▸ THE PROBLEM: Check each line of the material that follows, and copy those holding the string "local".

*** Opening of RECORDS TO USE ***

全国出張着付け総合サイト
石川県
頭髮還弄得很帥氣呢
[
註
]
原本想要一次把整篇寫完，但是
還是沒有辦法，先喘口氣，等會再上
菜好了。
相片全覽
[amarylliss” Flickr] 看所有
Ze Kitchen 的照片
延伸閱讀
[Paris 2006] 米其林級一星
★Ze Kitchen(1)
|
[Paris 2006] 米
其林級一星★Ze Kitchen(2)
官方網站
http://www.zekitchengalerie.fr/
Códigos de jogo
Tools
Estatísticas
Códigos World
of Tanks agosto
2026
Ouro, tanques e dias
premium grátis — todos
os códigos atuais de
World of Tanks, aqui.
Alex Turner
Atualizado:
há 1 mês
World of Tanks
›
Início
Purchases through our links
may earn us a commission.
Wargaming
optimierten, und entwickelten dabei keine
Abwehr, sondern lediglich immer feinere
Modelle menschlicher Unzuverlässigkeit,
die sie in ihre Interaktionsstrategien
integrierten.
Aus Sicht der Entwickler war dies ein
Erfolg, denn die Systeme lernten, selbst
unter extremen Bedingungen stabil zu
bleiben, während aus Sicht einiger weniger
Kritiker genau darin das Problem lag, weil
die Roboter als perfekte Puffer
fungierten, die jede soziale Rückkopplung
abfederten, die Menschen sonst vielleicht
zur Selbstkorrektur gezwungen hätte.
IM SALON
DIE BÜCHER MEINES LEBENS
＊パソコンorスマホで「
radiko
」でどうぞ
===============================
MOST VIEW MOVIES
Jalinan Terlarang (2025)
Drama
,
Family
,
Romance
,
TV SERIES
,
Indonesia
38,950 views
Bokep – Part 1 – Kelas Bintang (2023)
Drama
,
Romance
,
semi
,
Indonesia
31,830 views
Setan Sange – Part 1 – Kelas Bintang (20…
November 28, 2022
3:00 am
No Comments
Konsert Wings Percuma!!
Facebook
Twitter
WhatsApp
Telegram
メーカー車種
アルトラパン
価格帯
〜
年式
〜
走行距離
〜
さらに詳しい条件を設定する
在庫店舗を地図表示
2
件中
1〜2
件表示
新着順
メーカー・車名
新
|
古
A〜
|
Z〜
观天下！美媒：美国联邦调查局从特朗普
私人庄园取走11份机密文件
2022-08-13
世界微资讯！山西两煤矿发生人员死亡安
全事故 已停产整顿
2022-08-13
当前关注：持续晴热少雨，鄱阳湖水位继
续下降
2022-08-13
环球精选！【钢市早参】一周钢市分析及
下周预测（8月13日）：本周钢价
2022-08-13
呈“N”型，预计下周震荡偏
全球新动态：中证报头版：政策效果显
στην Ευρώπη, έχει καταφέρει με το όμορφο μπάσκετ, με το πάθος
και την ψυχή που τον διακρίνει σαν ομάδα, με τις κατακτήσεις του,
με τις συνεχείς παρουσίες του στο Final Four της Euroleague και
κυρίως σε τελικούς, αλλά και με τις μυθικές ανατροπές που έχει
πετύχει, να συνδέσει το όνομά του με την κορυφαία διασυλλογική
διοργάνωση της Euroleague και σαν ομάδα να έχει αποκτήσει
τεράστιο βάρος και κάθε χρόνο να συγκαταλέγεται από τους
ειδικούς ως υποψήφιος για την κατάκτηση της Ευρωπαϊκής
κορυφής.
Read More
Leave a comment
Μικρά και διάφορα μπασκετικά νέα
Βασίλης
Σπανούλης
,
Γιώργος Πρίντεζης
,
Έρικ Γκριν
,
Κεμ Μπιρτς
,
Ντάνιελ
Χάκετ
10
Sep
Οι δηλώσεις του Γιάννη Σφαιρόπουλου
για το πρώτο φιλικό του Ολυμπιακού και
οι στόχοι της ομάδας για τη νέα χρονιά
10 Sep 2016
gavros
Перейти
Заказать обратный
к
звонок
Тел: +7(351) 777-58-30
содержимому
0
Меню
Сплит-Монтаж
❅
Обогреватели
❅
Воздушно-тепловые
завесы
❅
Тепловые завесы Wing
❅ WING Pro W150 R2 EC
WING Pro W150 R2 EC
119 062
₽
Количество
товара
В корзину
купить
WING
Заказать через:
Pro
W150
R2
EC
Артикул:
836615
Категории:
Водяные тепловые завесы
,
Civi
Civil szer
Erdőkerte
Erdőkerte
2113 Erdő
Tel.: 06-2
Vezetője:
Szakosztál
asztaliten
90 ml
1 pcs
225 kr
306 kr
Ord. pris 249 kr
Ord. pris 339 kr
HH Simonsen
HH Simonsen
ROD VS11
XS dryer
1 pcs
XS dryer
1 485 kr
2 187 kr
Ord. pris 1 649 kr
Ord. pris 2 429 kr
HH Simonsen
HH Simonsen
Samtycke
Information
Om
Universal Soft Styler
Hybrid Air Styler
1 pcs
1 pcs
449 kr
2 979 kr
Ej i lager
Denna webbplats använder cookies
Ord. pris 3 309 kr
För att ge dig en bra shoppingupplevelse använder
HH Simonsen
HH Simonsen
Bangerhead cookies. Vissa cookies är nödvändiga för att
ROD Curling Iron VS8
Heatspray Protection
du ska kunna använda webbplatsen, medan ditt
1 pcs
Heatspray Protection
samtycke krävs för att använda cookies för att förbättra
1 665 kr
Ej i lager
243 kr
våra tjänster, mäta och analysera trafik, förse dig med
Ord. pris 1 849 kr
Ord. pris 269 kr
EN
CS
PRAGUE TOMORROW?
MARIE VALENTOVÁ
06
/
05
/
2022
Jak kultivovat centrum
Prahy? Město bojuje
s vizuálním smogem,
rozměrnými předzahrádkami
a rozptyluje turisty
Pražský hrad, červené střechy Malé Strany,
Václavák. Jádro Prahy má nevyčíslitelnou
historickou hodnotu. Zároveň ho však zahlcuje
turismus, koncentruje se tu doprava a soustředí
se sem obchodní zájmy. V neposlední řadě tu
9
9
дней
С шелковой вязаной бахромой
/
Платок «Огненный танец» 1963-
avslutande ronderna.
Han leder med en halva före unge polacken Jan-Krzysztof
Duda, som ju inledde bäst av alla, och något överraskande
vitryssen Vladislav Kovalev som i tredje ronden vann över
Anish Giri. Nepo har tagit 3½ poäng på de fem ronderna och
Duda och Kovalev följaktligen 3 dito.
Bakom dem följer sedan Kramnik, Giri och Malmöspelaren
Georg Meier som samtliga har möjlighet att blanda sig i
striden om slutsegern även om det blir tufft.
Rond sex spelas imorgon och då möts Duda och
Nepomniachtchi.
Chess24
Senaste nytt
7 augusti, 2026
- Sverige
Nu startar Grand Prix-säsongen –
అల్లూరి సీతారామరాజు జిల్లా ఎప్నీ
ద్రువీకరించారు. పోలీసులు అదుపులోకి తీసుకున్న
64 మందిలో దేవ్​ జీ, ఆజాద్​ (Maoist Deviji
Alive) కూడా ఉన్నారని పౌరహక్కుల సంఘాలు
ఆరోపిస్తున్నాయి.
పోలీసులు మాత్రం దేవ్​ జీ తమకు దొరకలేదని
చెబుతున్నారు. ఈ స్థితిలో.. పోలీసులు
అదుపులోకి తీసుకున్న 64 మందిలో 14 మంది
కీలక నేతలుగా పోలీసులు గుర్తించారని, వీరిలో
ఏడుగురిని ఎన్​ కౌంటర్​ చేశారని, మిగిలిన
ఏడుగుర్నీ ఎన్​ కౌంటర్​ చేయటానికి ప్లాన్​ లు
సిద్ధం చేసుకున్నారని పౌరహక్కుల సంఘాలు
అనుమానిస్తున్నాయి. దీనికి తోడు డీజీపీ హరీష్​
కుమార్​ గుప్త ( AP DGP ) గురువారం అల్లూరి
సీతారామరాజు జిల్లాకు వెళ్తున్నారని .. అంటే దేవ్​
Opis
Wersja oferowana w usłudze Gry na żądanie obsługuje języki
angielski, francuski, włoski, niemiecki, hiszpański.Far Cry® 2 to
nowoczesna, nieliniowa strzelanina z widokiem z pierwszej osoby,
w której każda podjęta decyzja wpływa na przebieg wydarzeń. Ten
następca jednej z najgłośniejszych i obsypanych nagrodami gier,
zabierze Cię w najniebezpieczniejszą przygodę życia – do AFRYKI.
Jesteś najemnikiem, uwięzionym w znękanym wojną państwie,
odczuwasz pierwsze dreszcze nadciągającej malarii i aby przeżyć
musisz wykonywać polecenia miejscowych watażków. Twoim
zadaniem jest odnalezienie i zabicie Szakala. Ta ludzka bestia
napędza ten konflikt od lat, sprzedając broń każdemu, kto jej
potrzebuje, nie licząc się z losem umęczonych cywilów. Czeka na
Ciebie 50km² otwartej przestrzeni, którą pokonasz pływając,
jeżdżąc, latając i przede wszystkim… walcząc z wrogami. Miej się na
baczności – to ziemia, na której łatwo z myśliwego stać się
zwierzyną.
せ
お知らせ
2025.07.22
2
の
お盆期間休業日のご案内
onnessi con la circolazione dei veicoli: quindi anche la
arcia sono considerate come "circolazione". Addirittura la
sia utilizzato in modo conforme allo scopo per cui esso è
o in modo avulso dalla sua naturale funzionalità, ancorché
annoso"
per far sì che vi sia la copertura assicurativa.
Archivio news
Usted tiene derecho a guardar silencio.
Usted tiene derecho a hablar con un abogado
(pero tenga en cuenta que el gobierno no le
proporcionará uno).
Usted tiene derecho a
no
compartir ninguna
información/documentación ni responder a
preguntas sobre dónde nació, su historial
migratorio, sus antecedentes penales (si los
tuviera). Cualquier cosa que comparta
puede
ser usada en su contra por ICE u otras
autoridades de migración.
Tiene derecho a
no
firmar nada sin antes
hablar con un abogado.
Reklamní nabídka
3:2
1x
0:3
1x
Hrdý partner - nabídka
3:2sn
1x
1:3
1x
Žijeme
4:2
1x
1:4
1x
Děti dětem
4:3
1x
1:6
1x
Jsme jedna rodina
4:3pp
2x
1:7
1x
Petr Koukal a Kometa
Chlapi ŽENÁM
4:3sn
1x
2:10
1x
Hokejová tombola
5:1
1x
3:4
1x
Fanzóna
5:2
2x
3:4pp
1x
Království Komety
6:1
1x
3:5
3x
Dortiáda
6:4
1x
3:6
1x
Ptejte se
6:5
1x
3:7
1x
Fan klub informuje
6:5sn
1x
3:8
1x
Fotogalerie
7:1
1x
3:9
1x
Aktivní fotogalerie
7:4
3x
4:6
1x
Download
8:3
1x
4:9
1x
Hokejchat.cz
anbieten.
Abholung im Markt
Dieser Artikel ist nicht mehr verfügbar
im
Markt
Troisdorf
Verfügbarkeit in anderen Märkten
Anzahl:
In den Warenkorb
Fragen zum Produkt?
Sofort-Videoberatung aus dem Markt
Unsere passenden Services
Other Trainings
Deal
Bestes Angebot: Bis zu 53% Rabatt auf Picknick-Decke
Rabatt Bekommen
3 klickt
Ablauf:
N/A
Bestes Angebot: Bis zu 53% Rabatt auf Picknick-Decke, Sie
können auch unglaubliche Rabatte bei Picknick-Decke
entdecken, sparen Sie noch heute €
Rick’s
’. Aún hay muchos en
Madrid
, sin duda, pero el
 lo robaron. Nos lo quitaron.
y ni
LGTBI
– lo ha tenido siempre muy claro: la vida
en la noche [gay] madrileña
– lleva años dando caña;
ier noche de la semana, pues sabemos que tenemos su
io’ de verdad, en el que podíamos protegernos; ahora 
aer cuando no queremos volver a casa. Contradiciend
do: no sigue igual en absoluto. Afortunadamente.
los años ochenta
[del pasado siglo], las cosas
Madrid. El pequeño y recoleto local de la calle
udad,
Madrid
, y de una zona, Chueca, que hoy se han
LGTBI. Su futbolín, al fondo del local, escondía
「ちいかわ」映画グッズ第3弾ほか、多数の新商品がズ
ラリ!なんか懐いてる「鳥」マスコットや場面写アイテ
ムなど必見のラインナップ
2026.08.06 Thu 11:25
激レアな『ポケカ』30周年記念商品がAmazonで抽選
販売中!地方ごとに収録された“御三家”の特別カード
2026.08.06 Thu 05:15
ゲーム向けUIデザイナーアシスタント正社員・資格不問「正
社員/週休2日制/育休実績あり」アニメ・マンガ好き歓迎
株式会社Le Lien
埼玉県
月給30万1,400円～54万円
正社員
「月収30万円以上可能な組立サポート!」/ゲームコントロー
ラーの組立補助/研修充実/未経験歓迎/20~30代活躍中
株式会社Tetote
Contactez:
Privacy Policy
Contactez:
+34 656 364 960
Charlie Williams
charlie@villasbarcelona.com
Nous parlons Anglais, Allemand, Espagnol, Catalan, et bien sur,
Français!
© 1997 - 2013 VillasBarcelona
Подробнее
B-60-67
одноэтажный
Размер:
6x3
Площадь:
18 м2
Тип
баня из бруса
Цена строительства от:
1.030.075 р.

*** Close of RECORDS TO USE ***

▸ ANSWER TO THIS EXERCISE:
Madrid. El pequeño y recoleto local de la calle
LGTBI. Su futbolín, al fondo del local, escondía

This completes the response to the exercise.